Di Marina Tona e Noemi Spoleti
L’articolo 16-quater del decreto-legge 16 luglio 2020, n. 76, convertito, con modificazioni, dalla legge 11 settembre 2020, n. 120 (c.d. Decreto Semplificazioni), ha istituito il codice alfanumerico unico per l’indicazione dei contratti collettivi nazionali di lavoro.
Il codice alfanumerico unico è un dato, attribuito dal Consiglio Nazionale dell’Economia e del Lavoro (CNEL), che identifica il contratto collettivo nazionale di lavoro applicato dall’azienda.
Al riguardo, con la circolare n. 170 del 2021, l’INPS ha precisato che, a partire dalle denunce contributive di competenza del mese di dicembre 2021, i datori di lavoro privati devono riportare il nuovo codice alfanumerico unico dei contratti collettivi nazionali di lavoro.
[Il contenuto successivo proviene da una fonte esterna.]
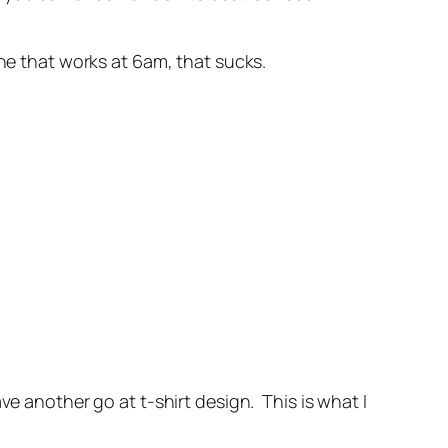
ne that works at 6am, that sucks.
ve another go at t-shirt design. This is what I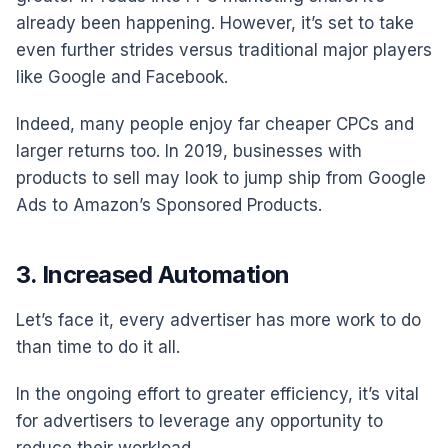
already been happening. However, it’s set to take
even further strides versus traditional major players
like Google and Facebook.
Indeed, many people enjoy far cheaper CPCs and
larger returns too. In 2019, businesses with
products to sell may look to jump ship from Google
Ads to Amazon’s Sponsored Products.
3. Increased Automation
Let’s face it, every advertiser has more work to do
than time to do it all.
In the ongoing effort to greater efficiency, it’s vital
for advertisers to leverage any opportunity to
reduce their workload.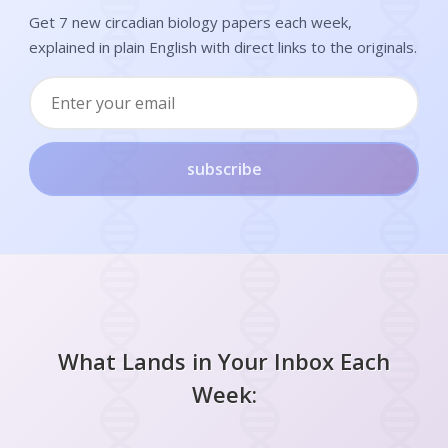
Get 7 new circadian biology papers each week,
explained in plain English with direct links to the originals.
subscribe
What Lands in Your Inbox Each
Week: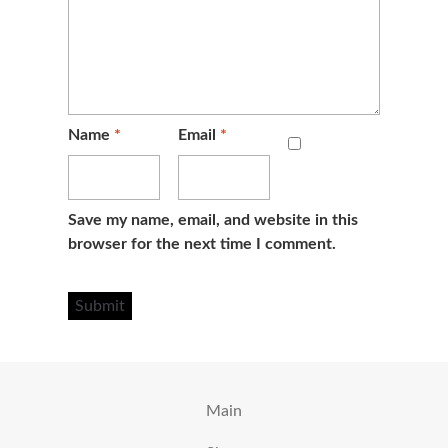
Name
*
Email
*
Save my name, email, and website in this
browser for the next time I comment.
Main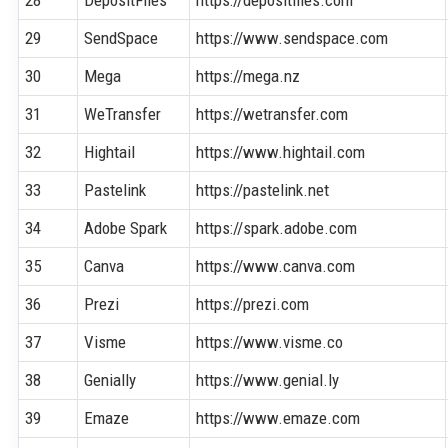
29
SendSpace
https://www.sendspace.com
30
Mega
https://mega.nz
31
WeTransfer
https://wetransfer.com
32
Hightail
https://www.hightail.com
33
Pastelink
https://pastelink.net
34
Adobe Spark
https://spark.adobe.com
35
Canva
https://www.canva.com
36
Prezi
https://prezi.com
37
Visme
https://www.visme.co
38
Genially
https://www.genial.ly
39
Emaze
https://www.emaze.com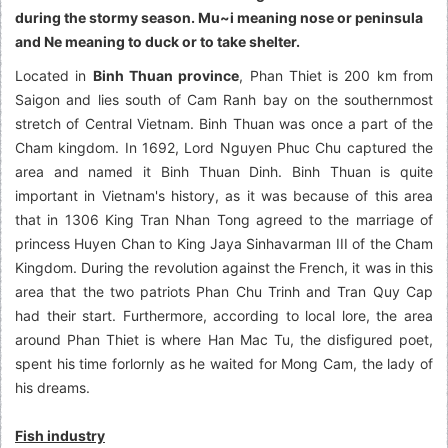
during the stormy season. Mu~i meaning nose or peninsula
and Ne meaning to duck or to take shelter.
Located in
Binh Thuan province
, Phan Thiet is 200 km from
Saigon and lies south of Cam Ranh bay on the southernmost
stretch of Central Vietnam. Binh Thuan was once a part of the
Cham kingdom. In 1692, Lord Nguyen Phuc Chu captured the
area and named it Binh Thuan Dinh. Binh Thuan is quite
important in Vietnam's history, as it was because of this area
that in 1306 King Tran Nhan Tong agreed to the marriage of
princess Huyen Chan to King Jaya Sinhavarman III of the Cham
Kingdom. During the revolution against the French, it was in this
area that the two patriots Phan Chu Trinh and Tran Quy Cap
had their start. Furthermore, according to local lore, the area
around Phan Thiet is where Han Mac Tu, the disfigured poet,
spent his time forlornly as he waited for Mong Cam, the lady of
his dreams.
Fish industry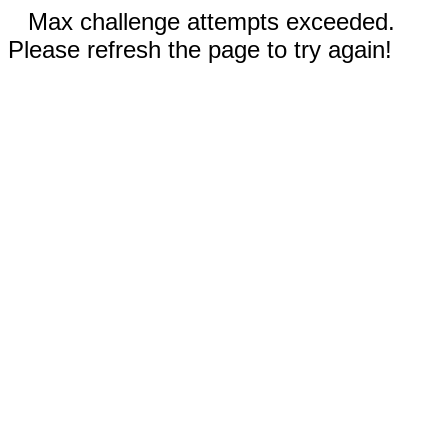
Max challenge attempts exceeded.
Please refresh the page to try again!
Ciò consente la trasmissione dell’informazione relativa a ciascuno degli oltre 900 contratti collettivi nazionali di lavoro vigenti e depositati nell’Archivio nazionale dei contratti e degli accordi collettivi di lavoro di cui all’articolo 17 della legge 30 dicembre 1986, n. 936.
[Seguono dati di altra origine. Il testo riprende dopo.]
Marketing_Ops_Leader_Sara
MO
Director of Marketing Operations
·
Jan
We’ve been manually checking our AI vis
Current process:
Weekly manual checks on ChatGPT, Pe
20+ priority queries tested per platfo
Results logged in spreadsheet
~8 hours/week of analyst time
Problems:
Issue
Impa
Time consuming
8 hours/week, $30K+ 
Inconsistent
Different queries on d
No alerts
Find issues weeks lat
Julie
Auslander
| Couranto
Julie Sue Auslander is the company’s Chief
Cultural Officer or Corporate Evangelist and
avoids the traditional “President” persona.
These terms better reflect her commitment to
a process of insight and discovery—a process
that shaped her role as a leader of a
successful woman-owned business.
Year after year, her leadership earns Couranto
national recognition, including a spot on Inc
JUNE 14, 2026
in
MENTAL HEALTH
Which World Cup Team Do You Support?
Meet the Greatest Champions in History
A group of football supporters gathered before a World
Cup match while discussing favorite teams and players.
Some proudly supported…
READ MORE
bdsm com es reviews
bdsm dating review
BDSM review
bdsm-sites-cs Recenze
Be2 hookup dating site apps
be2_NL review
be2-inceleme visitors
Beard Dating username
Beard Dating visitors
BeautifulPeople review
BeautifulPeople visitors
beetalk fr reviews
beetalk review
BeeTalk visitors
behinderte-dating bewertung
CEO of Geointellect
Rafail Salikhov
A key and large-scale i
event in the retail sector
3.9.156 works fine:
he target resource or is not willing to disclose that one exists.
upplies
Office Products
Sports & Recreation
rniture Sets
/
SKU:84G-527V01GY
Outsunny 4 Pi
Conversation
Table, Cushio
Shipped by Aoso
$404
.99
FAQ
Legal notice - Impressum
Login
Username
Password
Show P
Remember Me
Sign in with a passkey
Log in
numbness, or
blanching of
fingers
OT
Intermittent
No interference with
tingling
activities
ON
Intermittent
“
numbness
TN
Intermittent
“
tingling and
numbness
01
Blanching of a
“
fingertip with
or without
L’obiettivo della misura è il contrasto al fenomeno del dumping contrattuale, che ha favorito la diffusione di contratti collettivi c.d. “pirata”, in quanto sottoscritti da Parti Sociali scarsamente rappresentative e caratterizzati da condizioni economiche e normative peggiorative.
Al fine di consentire una graduale transizione verso la nuova modalità di valorizzazione del dato relativo al CCNL, è previsto un bimestre transitorio in cui sarà ancora possibile utilizzare i vecchi codici, pertanto, la misura sarà pienamente operativa a partire dalla competenza di febbraio 2022.